Hurricane Melissa has made landfall in Jamaica as a catastrophic category 5 storm, the strongest to lash the island since record-keeping began in 1851.
The slow-moving giant hit the island on Tuesday afternoon and is expected to linger, moving diagonally through it until heading on to slam into Cuba, with impacts also expected in Haiti and the Bahamas.
Satellite footage shows the moment the eyewall of the storm hits Jamaica.
How intense is the storm?
Melissa is particularly dangerous as it intensified extremely quickly and is moving at the sluggish speed of a person running, meaning it will hover over Jamaica for longer, compounding the damage.
The storm’s winds escalated from 70mph to 140mph (225km/h) in just a day, one of the fastest intensifications on record in the Atlantic Ocean.
Category 5 is the highest on the Saffir-Simpson scale, with sustained winds exceeding 157mph.
This system is worse still, with maximum sustained winds of 180mph (280km/h). It is moving north-northeast at 7mph, according to the US National Hurricane Center in Miami.
How prepared is Jamaica for a storm like this?
Forecasters warned that Jamaica faces catastrophic flash flooding and numerous landslides. Airports were shut down and highway toll barriers had been lifted to allow everyone who needs to evacuate to move as easily and as fast as possible.
The small country has limited resources and is still repairing damage caused by Hurricane Beryl, which brought historic levels of destruction last year.
“There is no infrastructure in the region that can withstand a category 5,” the prime minister, Andrew Holness, said. “The question now is the speed of recovery. That’s the challenge.”
A life-threatening storm surge of up to 4 metres (13ft) is expected across southern Jamaica, with officials concerned about damage to hospitals along the coastline.
The aftermath could have significant impact – Jamaica depends on tourism for about a third of its annual revenue.
How are people sheltering?
Tens of thousands of Jamaica’s 2.8 million population could be displaced. Holness has said there are 850 shelters across the island, enough for more than 20,000 people.

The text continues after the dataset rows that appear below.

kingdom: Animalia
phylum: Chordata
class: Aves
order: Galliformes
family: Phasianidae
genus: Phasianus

But Colin Bogle, a Mercy Corps adviser based near Kingston, said most families have decided to shelter in their homes, despite the government ordering evacuations in flood-prone communities.
“Many have never experienced anything like this before, and the uncertainty is frightening,” he said. “There is profound fear of losing homes and livelihoods, of injury and of displacement.”
What is the impact of the storm so far?
Heavy flooding was reported in south-west Jamaica and several buildings had suffered severe structural damage – with roofs torn off and roadways blocked by fallen trees and rocks, according to the Associated Press.
The Jamaica Gleaner newspaper shared footage of what it said was a roof torn from the Savanna La Mar hospital in Westmoreland parish, close to where Melissa’s eyewall made landfall.
What is the impact of the climate crisis?
The extraordinary intensification of Hurricane Melissa is likely to be a symptom of the rapid heating of the world’s oceans.
Melissa is the fourth storm in the Atlantic this year to undergo rapid intensification of its wind speed and power. This sort of intensification has been linked to the human-caused climate crisis, which is causing oceans to become hotter.
Researchers at Climate Central, a nonprofit organisation that analyses climate science, found that during Melissa’s rapid intensification the storm drifted over exceptionally warm ocean waters that were 1.4C hotter than average. These conditions were made up to 700 times more likely because of the climate crisis, the organisation said.
Last year, the world’s oceans were the warmest on record, continuing a recent trend of record-breaking marine heat.